Pyotr Ilyich Tchaikovsky

composer

Pyotr Ilyich Tchaikovsky’s personal unhappiness seems to be at odds with the success his music enjoyed during his lifetime. On the other hand, the composer’s suffering, passed down in letters, undoubtedly contributed to the emotionality of his tonal language, which continues to win the hearts of the music world today.

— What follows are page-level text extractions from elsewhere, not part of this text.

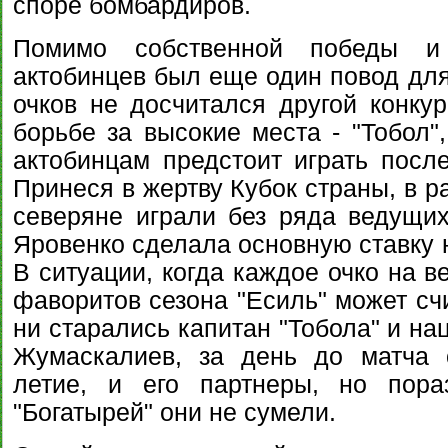
споре бомбардиров.
Помимо собственной победы и
актобинцев был еще один повод для
очков не досчитался другой конкур
борьбе за высокие места - "Тобол"
актобинцам предстоит играть после
Принеся в жертву Кубок страны, в р
северяне играли без ряда ведущих
Яровенко сделала основную ставку н
В ситуации, когда каждое очко на в
фаворитов сезона "Есиль" может сч
ни старались капитан "Тобола" и н
Жумаскалиев, за день до матча 
летие, и его партнеры, но пора
"Богатырей" они не сумели.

Tchaikovsky was born in 1840 and came from a wealthy but not very musical family. He abandoned his initial career as a lawyer and civil servant to enrol as a student at the newly founded conservatoire in St Petersburg in 1862. For a long time, the extremely self-critical composer was plagued by doubts about his own technical skills. The homosexual composer’s marriage to a woman he hardly knew ended in disaster. Tchaikovsky received great financial and spiritual support from his patron Nadezhda von Meck, the wealthy widow of a railway entrepreneur. The two only saw each other from a distance on a few occasions, but kept up an extensive correspondence. A few days after conducting the premiere of his Sixth Symphony “Pathétique”, Tchaikovsky died at the age of only 53 under circumstances that were never fully explained. Almost all colleagues acquainted with Tchaikovsky, including Dvořák, Brahms and Mahler, were taken by his warm-hearted and modest personality. Tchaikovsky is best known for his last three symphonies, solo concertos, chamber and ballet music, and his Pushkin operas [Eugene Onegin] and [The Queen of Spades]. In the period of his growing international fame, Tchaikovsky conducted two concert programmes of his own works with the Berliner Philharmoniker in 1888 and 1889. Since Kirill Petrenko took up his post as chief conductor, the composer has experienced a new heyday with the Berliner Philharmoniker.